> **WHAT IS BEING ASKED**: Look for "Atletika" in each line of the entries, and return the matching lines.
**** ENTRIES PROVIDED
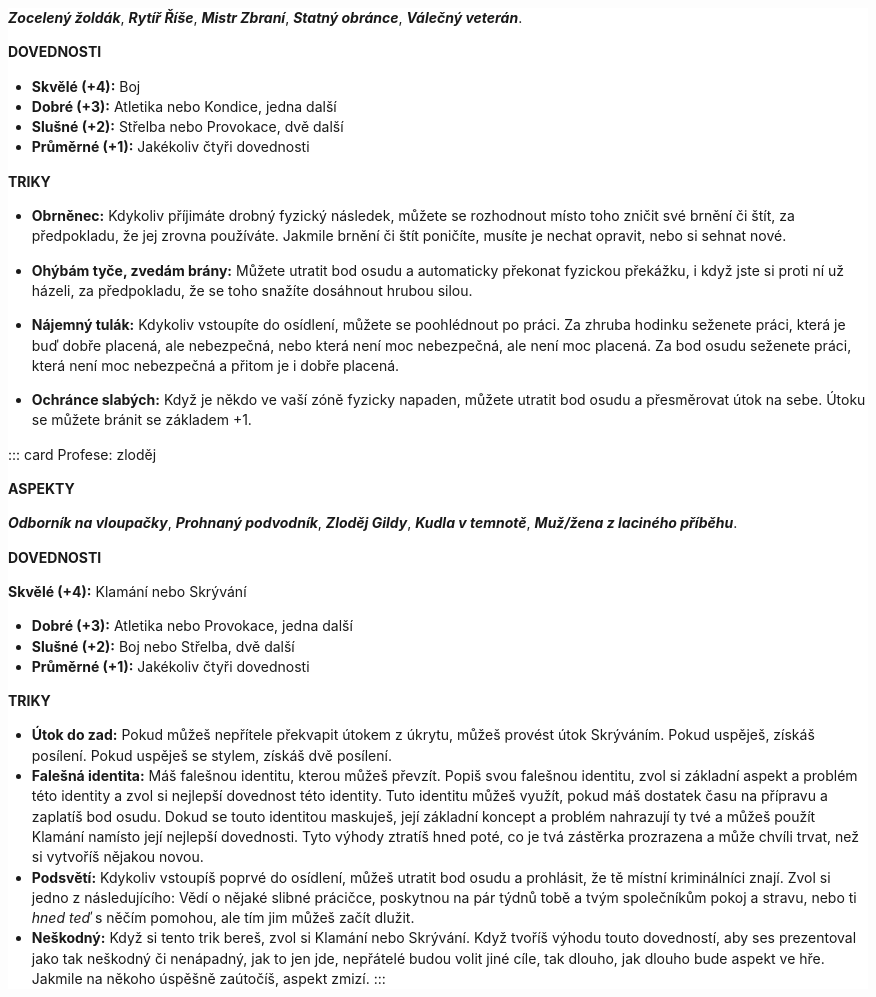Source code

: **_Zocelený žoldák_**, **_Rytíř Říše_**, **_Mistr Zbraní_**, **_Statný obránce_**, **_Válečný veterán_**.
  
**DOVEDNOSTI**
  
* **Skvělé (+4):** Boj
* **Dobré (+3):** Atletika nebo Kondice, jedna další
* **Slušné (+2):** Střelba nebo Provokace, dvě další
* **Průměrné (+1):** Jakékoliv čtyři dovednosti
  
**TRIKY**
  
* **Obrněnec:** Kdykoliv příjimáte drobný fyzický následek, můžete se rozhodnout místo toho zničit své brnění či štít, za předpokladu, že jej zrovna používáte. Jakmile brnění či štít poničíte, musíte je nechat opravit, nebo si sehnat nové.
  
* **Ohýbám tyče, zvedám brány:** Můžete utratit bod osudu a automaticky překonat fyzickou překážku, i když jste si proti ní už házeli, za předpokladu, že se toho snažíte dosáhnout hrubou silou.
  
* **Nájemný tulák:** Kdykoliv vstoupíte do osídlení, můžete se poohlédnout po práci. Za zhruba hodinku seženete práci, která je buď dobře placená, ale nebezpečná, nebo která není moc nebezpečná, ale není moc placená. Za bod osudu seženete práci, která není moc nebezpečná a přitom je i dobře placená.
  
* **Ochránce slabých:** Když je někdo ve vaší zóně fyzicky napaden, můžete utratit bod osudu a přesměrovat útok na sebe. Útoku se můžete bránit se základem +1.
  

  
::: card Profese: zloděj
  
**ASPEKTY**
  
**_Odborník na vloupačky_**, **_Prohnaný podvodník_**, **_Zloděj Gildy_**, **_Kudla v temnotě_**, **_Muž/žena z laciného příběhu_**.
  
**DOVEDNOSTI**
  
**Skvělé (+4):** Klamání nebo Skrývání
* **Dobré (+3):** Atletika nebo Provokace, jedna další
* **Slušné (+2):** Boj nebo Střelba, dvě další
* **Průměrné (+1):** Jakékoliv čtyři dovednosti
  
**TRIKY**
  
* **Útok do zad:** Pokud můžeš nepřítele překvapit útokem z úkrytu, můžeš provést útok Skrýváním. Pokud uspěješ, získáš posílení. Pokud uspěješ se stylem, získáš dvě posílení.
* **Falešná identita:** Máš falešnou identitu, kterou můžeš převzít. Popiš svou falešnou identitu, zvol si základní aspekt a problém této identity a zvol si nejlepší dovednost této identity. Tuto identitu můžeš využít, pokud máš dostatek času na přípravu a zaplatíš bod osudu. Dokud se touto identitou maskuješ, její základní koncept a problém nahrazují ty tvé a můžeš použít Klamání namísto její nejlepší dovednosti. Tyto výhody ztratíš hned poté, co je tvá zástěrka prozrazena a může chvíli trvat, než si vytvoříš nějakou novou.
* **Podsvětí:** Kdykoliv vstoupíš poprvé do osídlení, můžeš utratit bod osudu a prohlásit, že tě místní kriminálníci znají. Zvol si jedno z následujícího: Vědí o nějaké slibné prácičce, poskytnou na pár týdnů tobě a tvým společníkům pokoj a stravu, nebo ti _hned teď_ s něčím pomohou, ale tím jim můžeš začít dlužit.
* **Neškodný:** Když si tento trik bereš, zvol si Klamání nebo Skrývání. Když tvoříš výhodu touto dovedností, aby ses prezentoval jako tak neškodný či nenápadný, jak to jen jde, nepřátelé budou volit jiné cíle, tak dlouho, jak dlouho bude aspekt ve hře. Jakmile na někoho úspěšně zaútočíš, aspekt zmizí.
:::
********
> **SOLUTION FOR THIS TASK**:
* **Dobré (+3):** Atletika nebo Kondice, jedna další
* **Dobré (+3):** Atletika nebo Provokace, jedna další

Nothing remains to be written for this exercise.